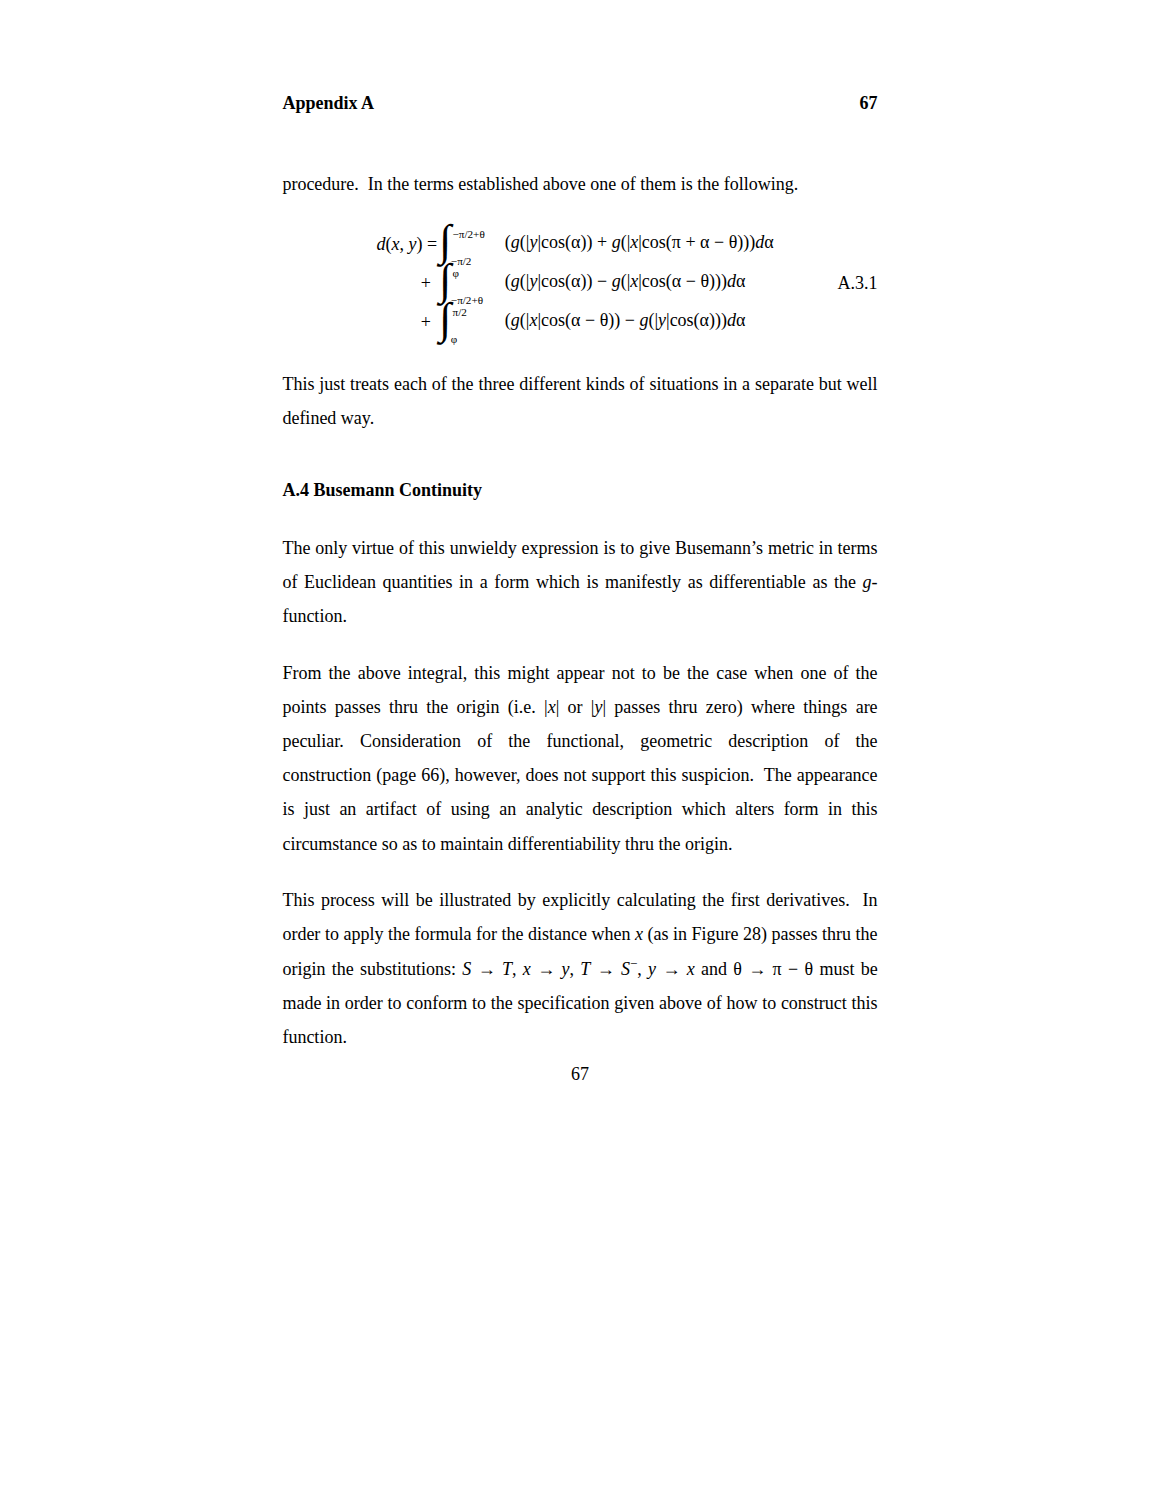Appendix A 67
procedure. In the terms established above one of them is the following.
| d ( x , y ) = | ∫ −π/2+θ −π/2 ( g ( / y / cos(α)) + g ( / x / cos(π + α − θ))) d α | |
| + | ∫ φ −π/2+θ ( g ( / y / cos(α)) − g ( / x / cos(α − θ))) d α | A.3.1 |
| + | ∫ π/2 φ ( g ( / x / cos(α − θ)) − g ( / y / cos(α))) d α | |
This just treats each of the three different kinds of situations in a separate but well defined way.
A.4 Busemann Continuity
The only virtue of this unwieldy expression is to give Busemann’s metric in terms of Euclidean quantities in a form which is manifestly as differentiable as the g-function.
From the above integral, this might appear not to be the case when one of the points passes thru the origin (i.e. |x| or |y| passes thru zero) where things are peculiar. Consideration of the functional, geometric description of the construction (page 66), however, does not support this suspicion. The appearance is just an artifact of using an analytic description which alters form in this circumstance so as to maintain differentiability thru the origin.
This process will be illustrated by explicitly calculating the first derivatives. In order to apply the formula for the distance when x (as in Figure 28) passes thru the origin the substitutions: S → T, x → y, T → S−, y → x and θ → π − θ must be made in order to conform to the specification given above of how to construct this function.
67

______________________________

*Exercise:* Copy all entries exactly; skip pictures.

*Answer box:*
Appendix A 67
procedure. In the terms established above one of them is the following.
| d ( x , y ) = | ∫ −π/2+θ −π/2 ( g ( / y / cos(α)) + g ( / x / cos(π + α − θ))) d α | |
| + | ∫ φ −π/2+θ ( g ( / y / cos(α)) − g ( / x / cos(α − θ))) d α | A.3.1 |
| + | ∫ π/2 φ ( g ( / x / cos(α − θ)) − g ( / y / cos(α))) d α | |
This just treats each of the three different kinds of situations in a separate but well defined way.
A.4 Busemann Continuity
The only virtue of this unwieldy expression is to give Busemann’s metric in terms of Euclidean quantities in a form which is manifestly as differentiable as the g-function.
From the above integral, this might appear not to be the case when one of the points passes thru the origin (i.e. |x| or |y| passes thru zero) where things are peculiar. Consideration of the functional, geometric description of the construction (page 66), however, does not support this suspicion. The appearance is just an artifact of using an analytic description which alters form in this circumstance so as to maintain differentiability thru the origin.
This process will be illustrated by explicitly calculating the first derivatives. In order to apply the formula for the distance when x (as in Figure 28) passes thru the origin the substitutions: S → T, x → y, T → S−, y → x and θ → π − θ must be made in order to conform to the specification given above of how to construct this function.
67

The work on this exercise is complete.